Kredi derecelendirme kuruluşlarına neden bu kadar tepki var? Kredi derecelendirme sisteminin açıkları neler? Piyasanın büyük oyuncuları yatırımcıları nasıl mağdur edebiliyor?


Moodys’in Almanya’nın kredi notunun görünümünü düşürmesi ardından kredi derecelendirme kuruluşları tekrar gündeme geldi. Kredi derecelendirme kuruluşları özellikle son dönemde çok eleştiriliyor. Gerçekten de kredi derecelendirme işi suistimale çok açık ve yatırımcı mağdur olabiliyor. Şimdiye kadar mevcut sisteme göz yuman hükümetlerse ancak son dönemde tepkilerini ortaya koymaya başladı. Kredi kuruluşları ve kredi derecelendirme piyasası hakkında yatırımcıların bilmesi gereken gerçekler. Sistem nasıl yatırımcının değil de kredi derecelendirme kuruluşu müşterilerinin çıkarı doğrultusunda işliyor. Kredi derecelendirme piyasasında nasıl bir TEKEL var?

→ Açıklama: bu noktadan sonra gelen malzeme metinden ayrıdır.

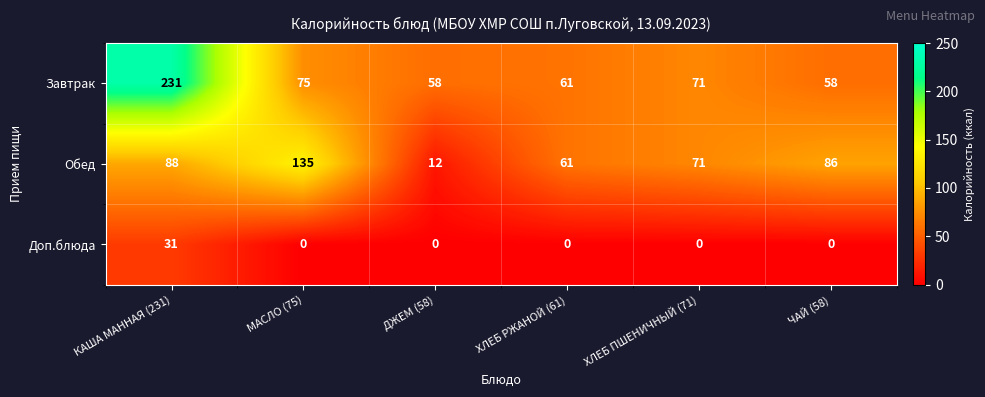

Which series has the widest spread of values?

Завтрак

Standard&Poors ve Moodys küresel derecelendirme piyasanın %80’ine hakimler. Bu iki devin arkasındansa Fitch geliyor. Bu 3 şirket neredeyse kredi derecelendirme pazarının tamamına sahipler. Diğer ufak derecelendirme şirkterinin adı hemen hemen için duyulmuyor. S&P ve Moodys bu kadar büyük bir piyasa payına sahip olunca da oyunun kurallarını istedikleri gibi yazabiliyorlar çünkü müşteri kaybetme korkuları pek yok.

Kredi derecelendirme kuruluşlarının iş modeli de suistimale açık. Diyelim ki ben bir bankayım ve sermaye sağlamak için tahvil ihracı aracılığıyla borçlanacağım. Bazı büyük fonlar sırf kredi derecelendirme kuruluşları tarafından notlanmış tahvilleri alır. Ben de bu yatırımcıları kaçırmak istemediğim için bir derecelendirme kuruluşuna gideceğim ve “Benim tahvillerimi notlayın, karşılığında size para vereceğim” diyeceğim.

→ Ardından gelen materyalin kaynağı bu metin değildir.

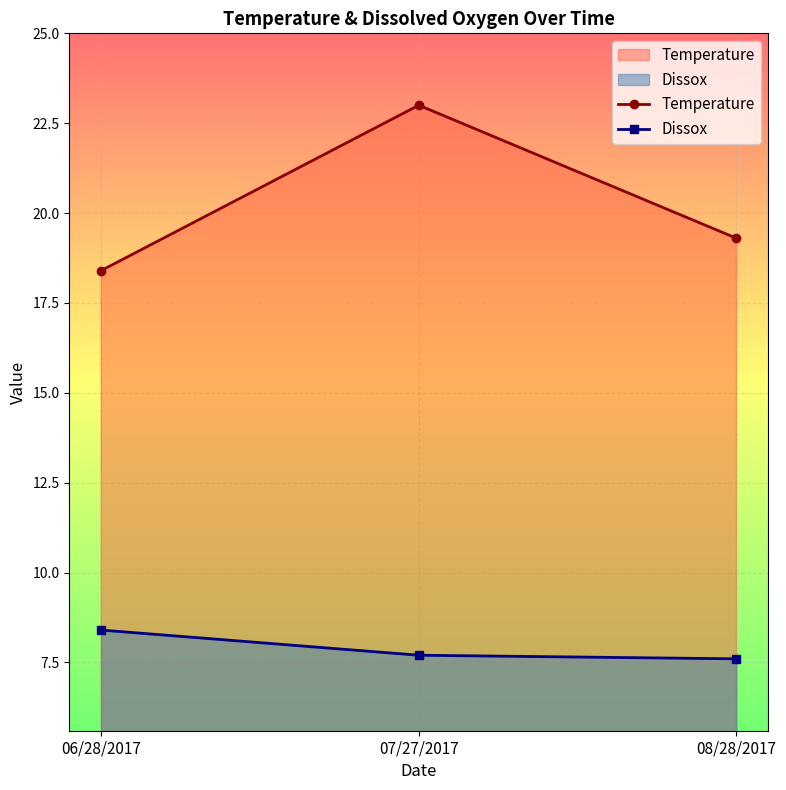

What is the label of the 2nd point from the right?

07/27/2017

Benim borcumu derecelendirmesi için, kuruluşa borcu satan olarak ben para vereceğim

Kredi derecelendirme kuruluşları eğer benim tahvilime çok düşük bir not verirlerse ben piyasadan yeteri kadar borçlanayabilirim. Yada yüksek faiz ödemek zorunda kalırım. Yani kredi derecelendirme kuruluşunun verdiği not direk olarak benim sermaye durumumu ve karımı etkiliyor. Hal böyle olunca da bana düşük not veren derecelendirme kuruluşuyla tekrar çalışmak istemem.

İşte kredi derecelendirme kuruluşları da bunu bildiği için müşterilerine yüksek not verme eğilimde oluyorlar. Lehman Brothers batmadan önce notu en yüksek seviye olan AAA idi. Aynı şekilde mortgage devleri FANNIE MAE ve FREDDIE MAC’in notları devlet kurtarmasından hemen önce de AAA idi.

Kredi derecelendirme kuruluşları karlarını artırmak için yatırımcıyı mağdur edebiliyorlar. En azından sistem buna olanak sağlıyor.